[Exercise prompt] Look in the material below for the line with "pinky tip: (298, 315)" and the line with "middle mcp: (531, 248)", then set down exactly those two lines and all lines between, nothing more.

[Data for this task]
>>>>

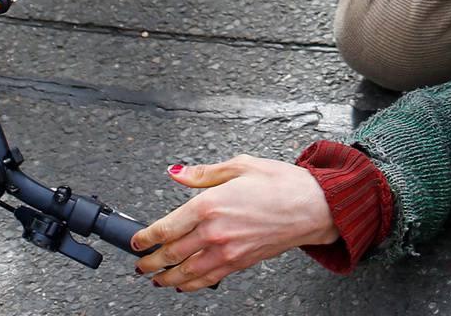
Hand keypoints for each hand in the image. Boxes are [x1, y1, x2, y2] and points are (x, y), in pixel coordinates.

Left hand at [132, 155, 338, 291]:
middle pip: (170, 254)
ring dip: (165, 277)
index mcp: (210, 204)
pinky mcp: (239, 263)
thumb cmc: (283, 184)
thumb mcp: (241, 165)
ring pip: (185, 272)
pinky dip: (190, 286)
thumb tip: (178, 173)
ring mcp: (226, 251)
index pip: (165, 227)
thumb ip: (204, 173)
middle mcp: (214, 231)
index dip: (144, 238)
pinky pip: (207, 280)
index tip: (136, 240)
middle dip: (149, 261)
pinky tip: (182, 284)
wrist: (314, 207)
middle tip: (139, 264)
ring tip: (154, 278)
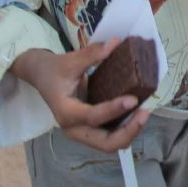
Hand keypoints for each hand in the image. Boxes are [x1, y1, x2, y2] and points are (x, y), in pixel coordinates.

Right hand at [10, 40, 150, 152]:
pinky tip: (138, 112)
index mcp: (66, 112)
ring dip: (130, 131)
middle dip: (128, 132)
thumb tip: (116, 42)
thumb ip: (92, 54)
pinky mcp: (91, 128)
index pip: (92, 116)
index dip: (113, 110)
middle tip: (145, 113)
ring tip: (145, 112)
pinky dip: (126, 127)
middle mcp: (74, 128)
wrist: (42, 76)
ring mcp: (83, 131)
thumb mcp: (70, 60)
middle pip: (105, 143)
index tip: (133, 99)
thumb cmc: (54, 69)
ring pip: (111, 143)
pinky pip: (112, 134)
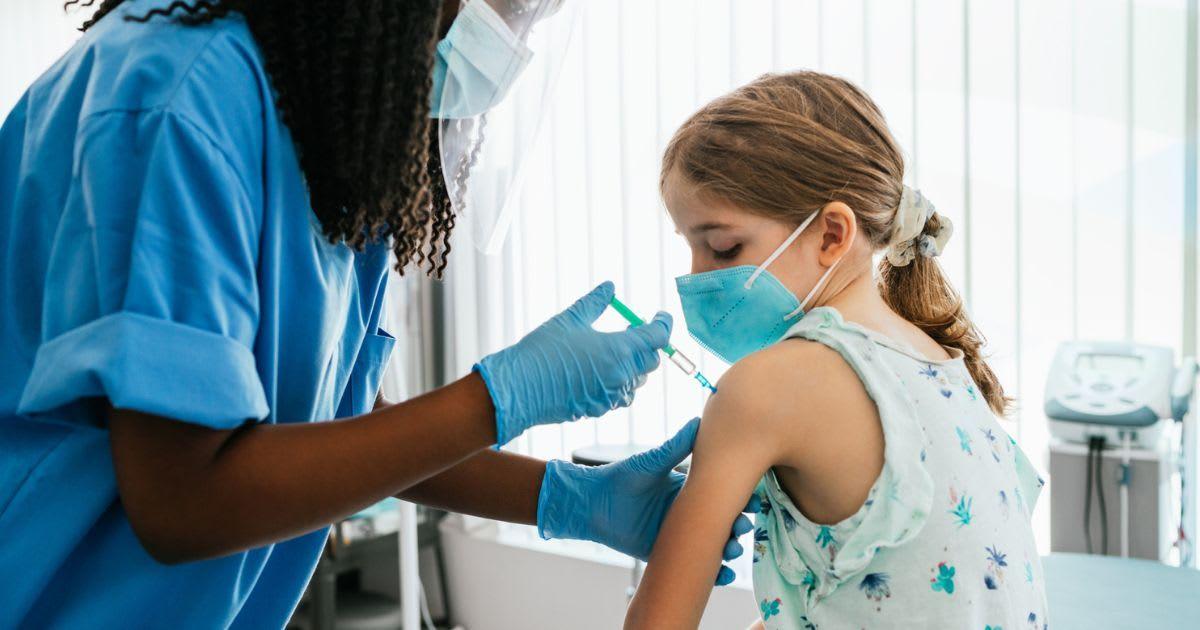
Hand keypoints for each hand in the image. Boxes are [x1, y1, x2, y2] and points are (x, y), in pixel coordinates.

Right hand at [475, 281, 670, 444]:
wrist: (519, 389)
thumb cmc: (542, 351)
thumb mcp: (570, 319)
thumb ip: (595, 302)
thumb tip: (609, 287)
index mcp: (619, 350)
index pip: (658, 337)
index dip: (663, 324)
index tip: (660, 316)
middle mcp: (621, 376)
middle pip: (651, 360)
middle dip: (647, 344)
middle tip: (631, 328)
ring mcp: (611, 396)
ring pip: (637, 381)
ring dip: (633, 365)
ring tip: (614, 350)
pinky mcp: (599, 409)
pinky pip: (619, 396)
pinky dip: (618, 382)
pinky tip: (599, 371)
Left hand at [536, 419, 756, 585]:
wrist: (592, 503)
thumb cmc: (621, 477)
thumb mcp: (652, 463)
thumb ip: (676, 446)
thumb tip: (699, 420)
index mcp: (689, 491)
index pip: (724, 495)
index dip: (743, 499)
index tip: (755, 500)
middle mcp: (688, 515)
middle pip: (724, 523)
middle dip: (739, 526)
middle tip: (743, 526)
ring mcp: (680, 536)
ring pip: (714, 547)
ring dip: (730, 550)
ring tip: (733, 550)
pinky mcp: (667, 555)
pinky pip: (694, 567)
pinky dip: (713, 574)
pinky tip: (723, 575)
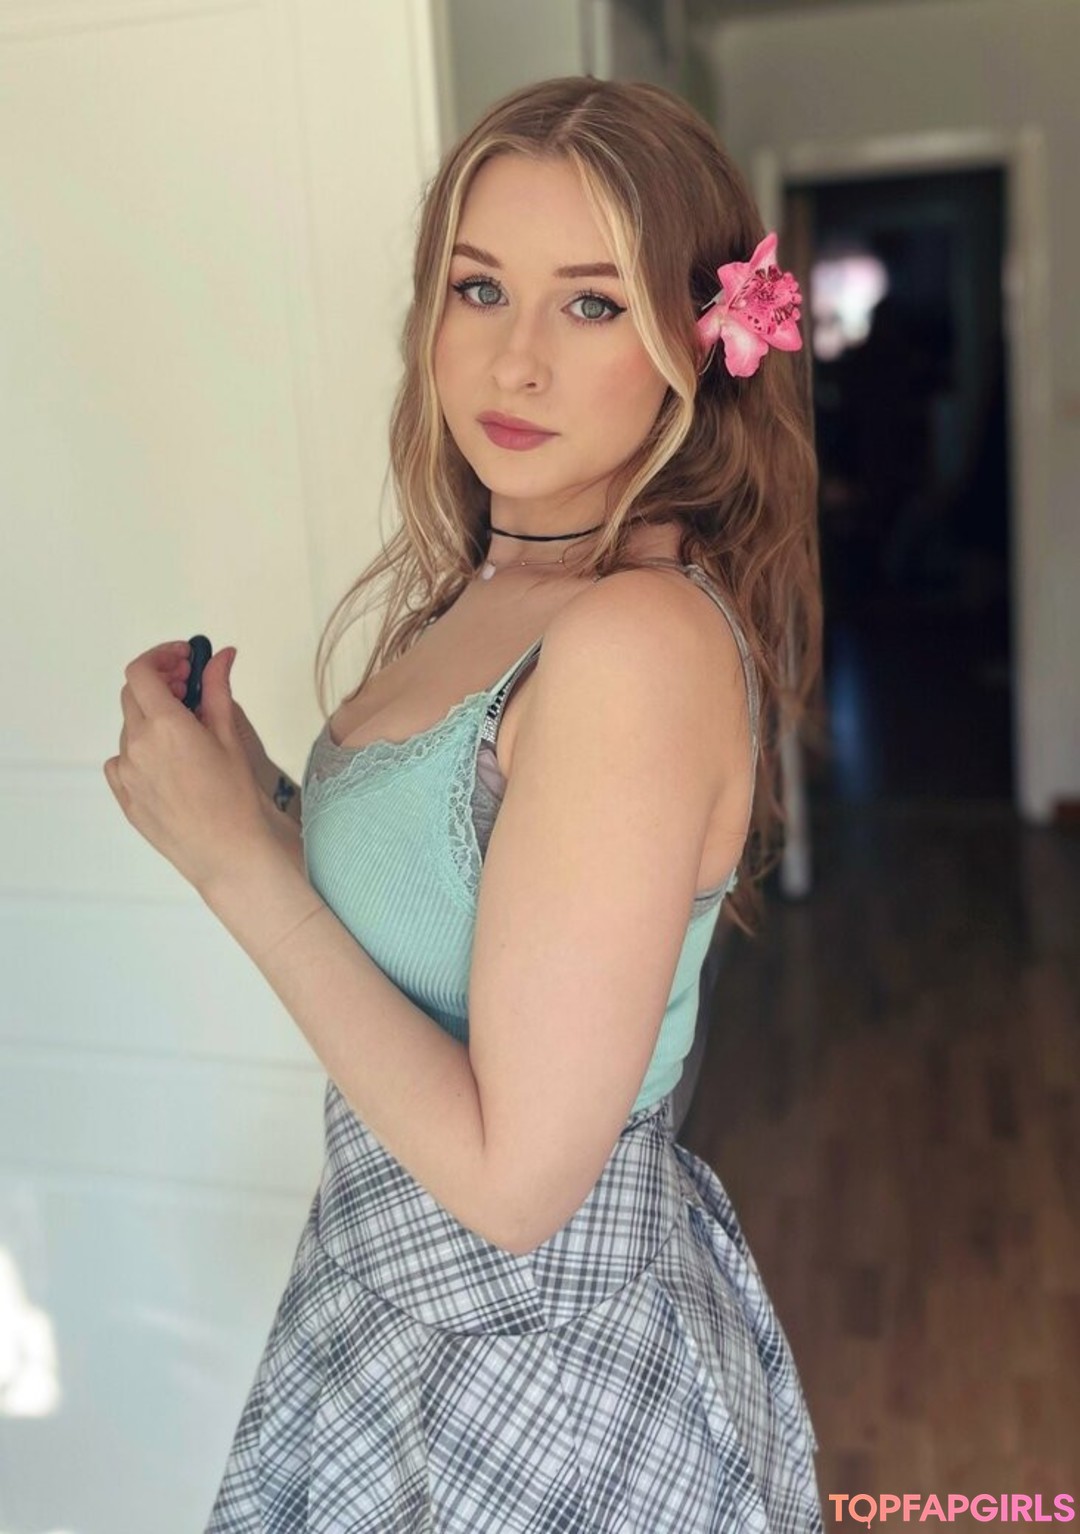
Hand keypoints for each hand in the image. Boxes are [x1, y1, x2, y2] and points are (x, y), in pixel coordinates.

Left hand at [103, 641, 276, 891]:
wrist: (227, 852)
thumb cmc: (235, 797)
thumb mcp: (230, 735)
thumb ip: (218, 688)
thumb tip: (220, 656)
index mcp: (164, 724)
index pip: (141, 671)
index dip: (161, 657)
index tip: (184, 661)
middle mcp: (136, 744)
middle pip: (133, 695)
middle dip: (160, 684)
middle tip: (190, 690)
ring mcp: (125, 772)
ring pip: (130, 728)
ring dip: (153, 717)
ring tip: (188, 733)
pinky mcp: (123, 795)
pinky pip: (122, 760)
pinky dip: (140, 749)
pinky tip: (168, 762)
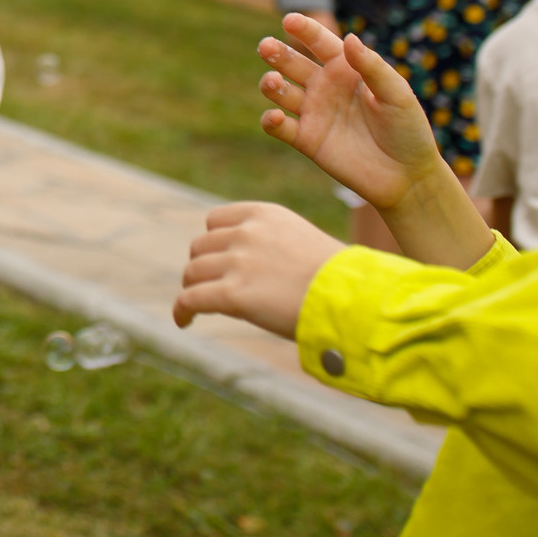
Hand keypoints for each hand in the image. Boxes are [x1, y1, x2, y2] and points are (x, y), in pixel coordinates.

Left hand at [174, 200, 344, 338]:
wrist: (355, 301)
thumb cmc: (341, 281)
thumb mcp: (302, 243)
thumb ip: (272, 245)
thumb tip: (255, 267)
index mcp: (265, 215)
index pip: (216, 221)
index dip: (213, 242)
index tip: (216, 259)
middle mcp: (247, 233)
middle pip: (201, 247)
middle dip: (204, 267)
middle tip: (212, 287)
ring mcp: (238, 262)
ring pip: (193, 273)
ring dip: (194, 288)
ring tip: (200, 304)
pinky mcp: (233, 294)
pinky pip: (191, 299)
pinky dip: (182, 310)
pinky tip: (183, 321)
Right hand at [257, 14, 443, 212]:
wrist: (407, 177)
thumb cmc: (408, 131)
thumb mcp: (398, 95)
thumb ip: (372, 67)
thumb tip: (349, 38)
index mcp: (346, 70)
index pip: (321, 43)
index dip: (305, 29)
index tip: (290, 19)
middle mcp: (325, 87)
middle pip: (292, 63)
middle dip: (276, 53)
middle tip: (267, 47)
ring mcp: (313, 113)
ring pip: (280, 91)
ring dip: (270, 84)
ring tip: (273, 83)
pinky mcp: (306, 140)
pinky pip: (279, 127)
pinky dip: (270, 120)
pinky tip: (275, 117)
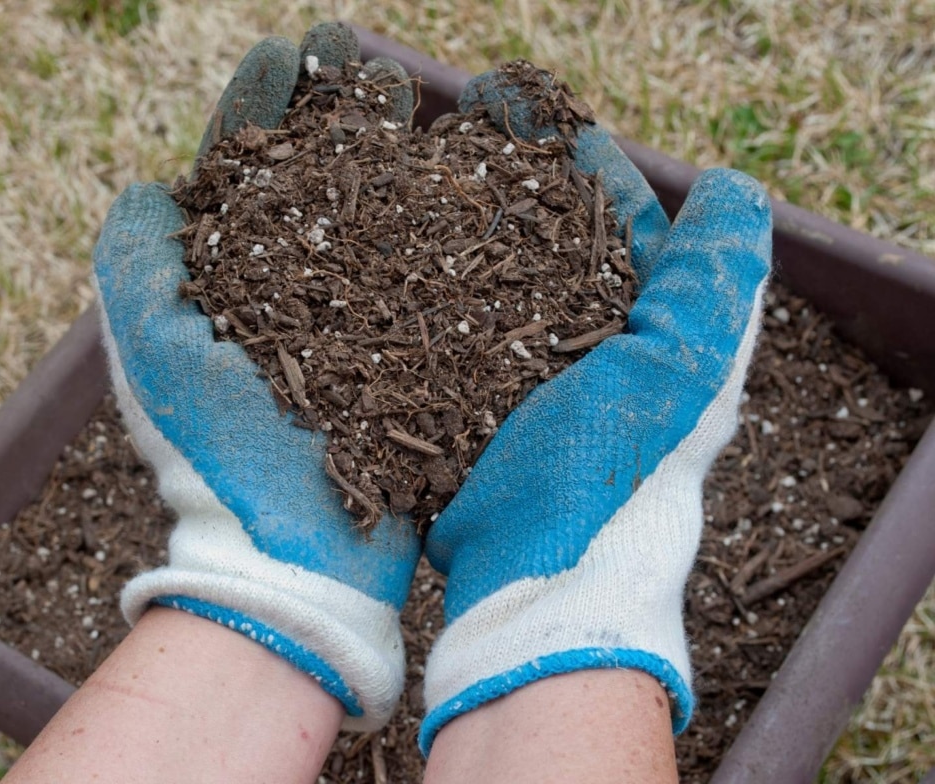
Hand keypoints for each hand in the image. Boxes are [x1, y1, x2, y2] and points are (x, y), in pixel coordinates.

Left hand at [92, 23, 419, 729]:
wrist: (291, 556)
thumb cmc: (212, 454)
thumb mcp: (154, 350)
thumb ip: (136, 258)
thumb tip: (149, 184)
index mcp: (233, 287)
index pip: (251, 176)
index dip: (267, 111)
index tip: (284, 54)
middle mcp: (299, 298)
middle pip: (323, 183)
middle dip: (341, 114)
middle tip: (358, 56)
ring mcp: (362, 327)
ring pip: (385, 219)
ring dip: (402, 152)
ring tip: (425, 92)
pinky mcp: (416, 361)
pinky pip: (440, 278)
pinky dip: (459, 225)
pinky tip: (479, 178)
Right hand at [419, 65, 772, 750]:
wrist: (530, 580)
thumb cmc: (609, 475)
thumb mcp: (675, 369)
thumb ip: (710, 282)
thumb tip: (734, 189)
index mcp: (646, 341)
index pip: (625, 237)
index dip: (597, 181)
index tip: (557, 134)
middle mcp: (585, 358)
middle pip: (553, 254)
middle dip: (520, 198)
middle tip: (477, 144)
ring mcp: (519, 384)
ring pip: (491, 289)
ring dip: (463, 239)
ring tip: (425, 183)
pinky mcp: (461, 410)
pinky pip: (443, 334)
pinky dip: (423, 296)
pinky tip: (391, 260)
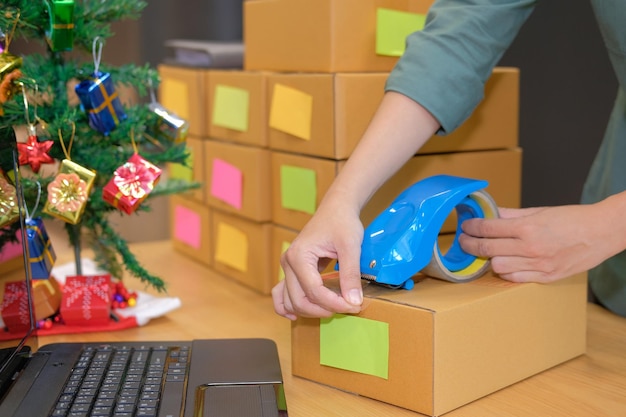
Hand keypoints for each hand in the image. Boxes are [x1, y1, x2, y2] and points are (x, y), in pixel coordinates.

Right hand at [272, 198, 364, 319]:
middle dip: (323, 309)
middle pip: (299, 300)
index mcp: (299, 256)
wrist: (336, 209)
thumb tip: (354, 301)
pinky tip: (298, 315)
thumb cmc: (342, 223)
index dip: (334, 303)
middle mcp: (287, 263)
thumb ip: (351, 275)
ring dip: (309, 311)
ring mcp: (287, 267)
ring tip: (332, 310)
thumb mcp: (351, 247)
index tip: (354, 306)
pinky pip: (282, 294)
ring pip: (290, 301)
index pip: (314, 291)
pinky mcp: (291, 270)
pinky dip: (288, 306)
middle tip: (348, 308)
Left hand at [458, 203, 624, 282]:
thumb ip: (511, 214)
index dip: (471, 228)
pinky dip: (505, 272)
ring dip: (488, 260)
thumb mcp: (539, 211)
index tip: (466, 227)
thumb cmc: (572, 218)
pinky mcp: (546, 277)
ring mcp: (538, 265)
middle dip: (470, 245)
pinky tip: (504, 264)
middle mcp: (531, 248)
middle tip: (465, 241)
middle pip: (487, 250)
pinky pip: (515, 278)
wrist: (602, 232)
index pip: (487, 229)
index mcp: (527, 228)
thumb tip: (490, 212)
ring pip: (497, 268)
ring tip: (487, 252)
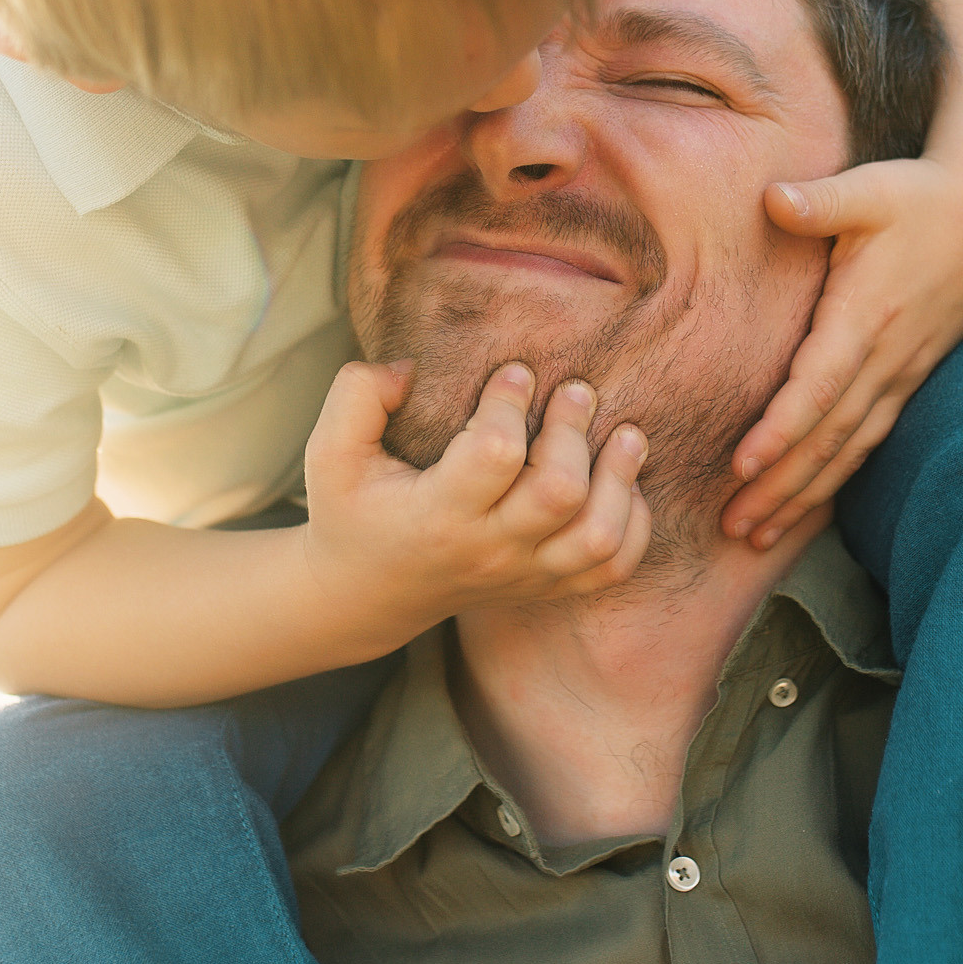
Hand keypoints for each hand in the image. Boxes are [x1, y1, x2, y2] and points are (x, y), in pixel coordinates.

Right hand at [301, 360, 652, 632]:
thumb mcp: (329, 452)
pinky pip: (612, 568)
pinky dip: (633, 523)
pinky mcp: (544, 587)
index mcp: (437, 516)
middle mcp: (488, 551)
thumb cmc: (350, 511)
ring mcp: (523, 576)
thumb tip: (408, 368)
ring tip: (626, 432)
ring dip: (621, 479)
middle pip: (560, 493)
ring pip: (598, 536)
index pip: (495, 455)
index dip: (510, 403)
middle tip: (576, 390)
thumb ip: (357, 396)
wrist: (363, 595)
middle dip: (575, 432)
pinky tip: (624, 481)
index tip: (515, 370)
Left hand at [722, 153, 962, 547]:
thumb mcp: (871, 189)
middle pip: (828, 436)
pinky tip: (806, 508)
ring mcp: (901, 374)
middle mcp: (886, 356)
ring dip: (805, 497)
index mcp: (866, 314)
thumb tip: (771, 199)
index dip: (780, 429)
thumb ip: (820, 201)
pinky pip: (869, 441)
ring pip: (850, 449)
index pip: (818, 385)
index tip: (741, 466)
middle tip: (732, 529)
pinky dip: (836, 479)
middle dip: (781, 487)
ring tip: (757, 537)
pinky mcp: (907, 379)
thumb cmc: (921, 197)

<<<<

[Answer to the exercise]
pinky tip: (298, 315)
thumb cmc: (342, 223)
index dip: (334, 303)
middle mcp: (287, 263)
thumb ip: (351, 275)
ring dip: (309, 311)
ring mcp: (287, 267)
ring tip: (332, 310)
thumb mcp: (351, 247)
index tip: (354, 306)
pinky pip: (282, 294)
ring pip: (290, 301)
index pip: (314, 291)
pinky mcp: (291, 270)
pinky dip: (288, 306)
middle tip: (348, 308)
Left hand at [458, 203, 624, 282]:
thumb ip: (511, 214)
index dip: (471, 228)
pinky dip: (505, 272)
ring dip: (488, 260)
thumb mcp: (539, 211)
index tip: (466, 227)
thumb cmc: (572, 218)
pinky mcp: (546, 277)
ring mcp: (538, 265)
middle dip: (470, 245)
pinky tip: (504, 264)
middle mcp: (531, 248)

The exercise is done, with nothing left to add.